American elites are fine with all of it because they're on the take. They don't want to make enemies with a country busily engaged in paying them off and enriching them. Both parties have deep ties to the CCP or CCP companies, including party leaders Mitch McConnel and Nancy Pelosi. The Biden family has taken millions from CCP-connected racketeers with "10% for the big guy". They practically own the damn president along with dozens of members of Congress, and I think that's part of Tucker's point as to why they don't care if China takes over other parts of the world economically. When China moved on Hong Kong two years ago, the response from western elites was largely muted. Democracy "dies in darkness" but apparently not in Hong Kong. They also were silent when China refused (China-controlled) WHO access to investigate the lab leak theory as the source of the Covid virus.

All of China's motivations for expansion need not be exclusive to the United States' own global military and "nation-building" crimes. The latter doesn't negate the prior. The empire's obscene behavior on the global stage doesn't negate China's own geopolitical aims and on a long enough timeline, the rise of new and emerging empires is inevitable. Having a totalitarian Chinese empire on the global stage with the power and military reach on par with the present American empire would be as catastrophic as having an abusive American empire terrorizing the world stage as it has for decades.


Comment: Will it? This assumes that China will act in the same manner as the US has and so far they've been playing a different game. However, a totalitarian anything is likely not to be a good thing. And let's not forget, the US has its own version of a 'social credit' system which in some ways is worse than China's.


The fact that America resembles China more and more with domestic surveillance, police state crackdowns of political dissidents, censorship of certain views that criticize the regime in power, blacklisting, the rise of corporate-state fascist collusion in big tech monopolies and intel agencies, and coercive behavioral engineers engaged in destroying the nation from within socially and culturally is already insane enough.

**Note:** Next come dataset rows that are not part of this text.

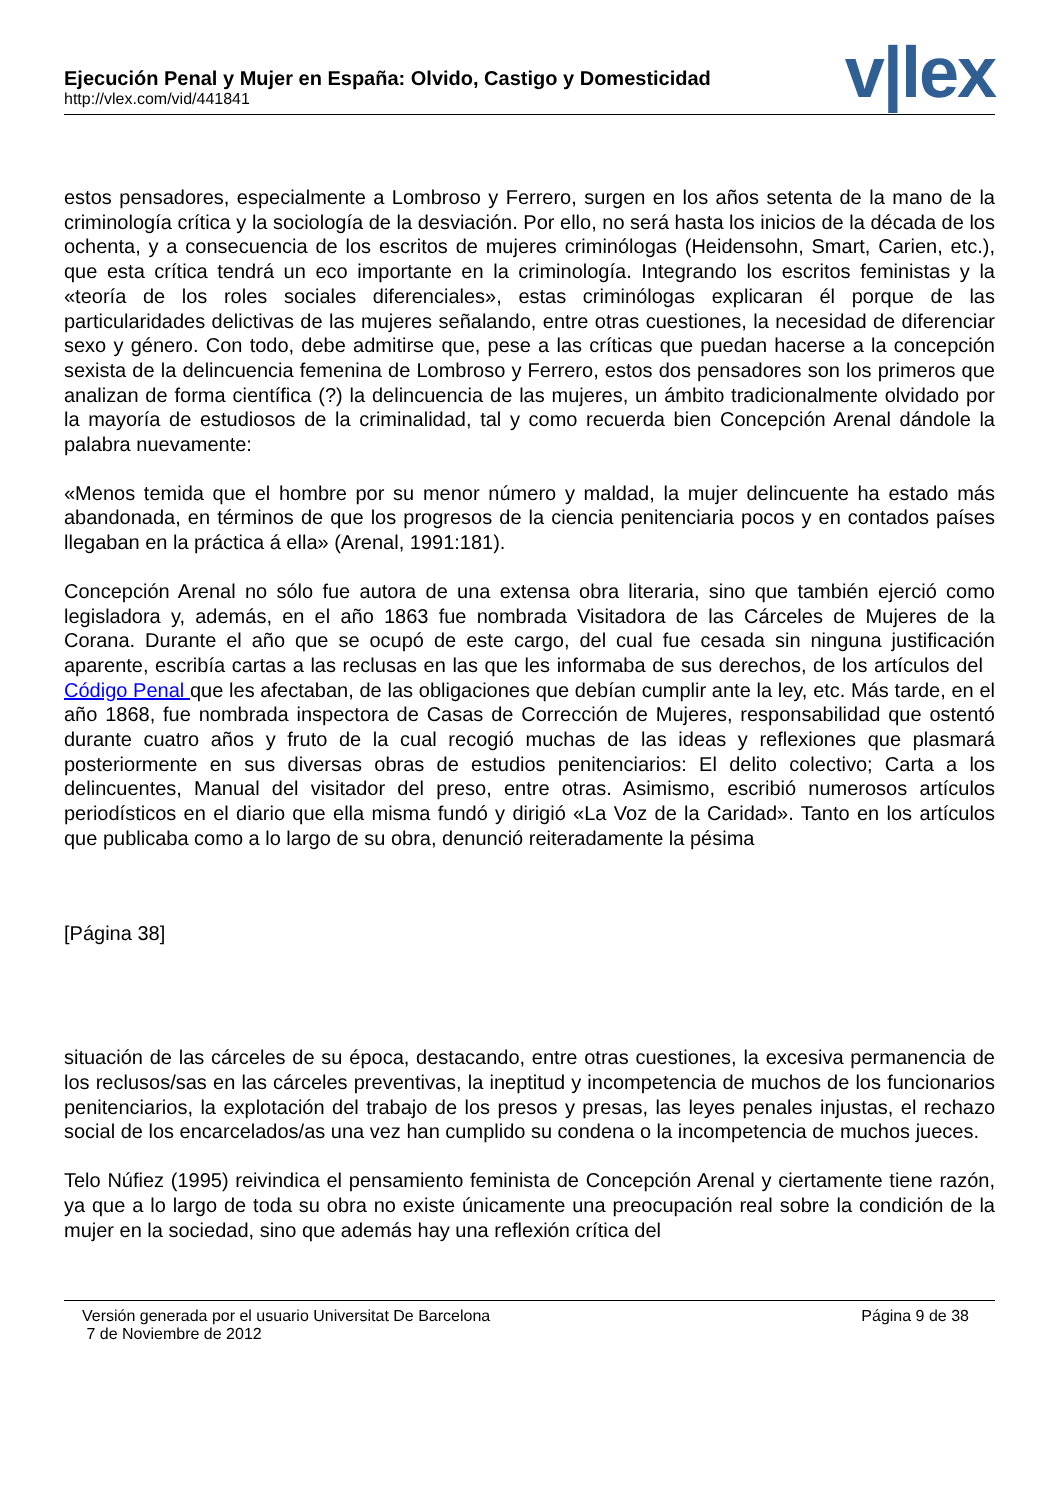Ejecución Penal y Mujer en España: Olvido, Castigo y Domesticidad
http://vlex.com/vid/441841
v|lex
estos pensadores, especialmente a Lombroso y Ferrero, surgen en los años setenta de la mano de la criminología crítica y la sociología de la desviación. Por ello, no será hasta los inicios de la década de los ochenta, y a consecuencia de los escritos de mujeres criminólogas (Heidensohn, Smart, Carien, etc.), que esta crítica tendrá un eco importante en la criminología. Integrando los escritos feministas y la «teoría de los roles sociales diferenciales», estas criminólogas explicaran él porque de las particularidades delictivas de las mujeres señalando, entre otras cuestiones, la necesidad de diferenciar sexo y género. Con todo, debe admitirse que, pese a las críticas que puedan hacerse a la concepción sexista de la delincuencia femenina de Lombroso y Ferrero, estos dos pensadores son los primeros que analizan de forma científica (?) la delincuencia de las mujeres, un ámbito tradicionalmente olvidado por la mayoría de estudiosos de la criminalidad, tal y como recuerda bien Concepción Arenal dándole la palabra nuevamente:
«Menos temida que el hombre por su menor número y maldad, la mujer delincuente ha estado más abandonada, en términos de que los progresos de la ciencia penitenciaria pocos y en contados países llegaban en la práctica á ella» (Arenal, 1991:181).
Concepción Arenal no sólo fue autora de una extensa obra literaria, sino que también ejerció como legisladora y, además, en el año 1863 fue nombrada Visitadora de las Cárceles de Mujeres de la Corana. Durante el año que se ocupó de este cargo, del cual fue cesada sin ninguna justificación aparente, escribía cartas a las reclusas en las que les informaba de sus derechos, de los artículos del Código Penal que les afectaban, de las obligaciones que debían cumplir ante la ley, etc. Más tarde, en el año 1868, fue nombrada inspectora de Casas de Corrección de Mujeres, responsabilidad que ostentó durante cuatro años y fruto de la cual recogió muchas de las ideas y reflexiones que plasmará posteriormente en sus diversas obras de estudios penitenciarios: El delito colectivo; Carta a los delincuentes, Manual del visitador del preso, entre otras. Asimismo, escribió numerosos artículos periodísticos en el diario que ella misma fundó y dirigió «La Voz de la Caridad». Tanto en los artículos que publicaba como a lo largo de su obra, denunció reiteradamente la pésima
[Página 38]
situación de las cárceles de su época, destacando, entre otras cuestiones, la excesiva permanencia de los reclusos/sas en las cárceles preventivas, la ineptitud y incompetencia de muchos de los funcionarios penitenciarios, la explotación del trabajo de los presos y presas, las leyes penales injustas, el rechazo social de los encarcelados/as una vez han cumplido su condena o la incompetencia de muchos jueces.
Telo Núfiez (1995) reivindica el pensamiento feminista de Concepción Arenal y ciertamente tiene razón, ya que a lo largo de toda su obra no existe únicamente una preocupación real sobre la condición de la mujer en la sociedad, sino que además hay una reflexión crítica del
Versión generada por el usuario Universitat De Barcelona
7 de Noviembre de 2012
Página 9 de 38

Why is all this happening domestically?

Globalist elites are envious of China and they seek the kind of control over western populations that the CCP has over the Chinese people through mass surveillance to engineer obedience. Their goal of driving Russia toward China to pit two ambitious empires โ€” one falling and the other rising โ€” against one another in global conflict doesn't create a new balanced multipolar world but a new kind of cold war and the further economic destruction of the American Republic which has ceased to be one for at least a century.

From the ashes of this conflict, if anything remains, global managers will be well situated to rebuild as they please. And maybe there will be no kinetic conflict with the U.S. so actively engaged in self-destructive policies pushing toward another civil war.

China is patient and cunning and will stick to its present agenda of aiding in the destruction of the American empire by waiting and watching or buying further economic influence and control over the nation and other nations.

In the end, China will dominate the world as Carlson asserts is their aim. In doing so he's not "manufacturing consent for war" as a "propagandist", he's letting the American people know it's their own leaders who are responsible for the rise of China's Empire, that will be well-positioned to further dominate the United States economically and even militarily. With the present self-immolating course of American foreign and domestic policy it's not a matter of if, but when.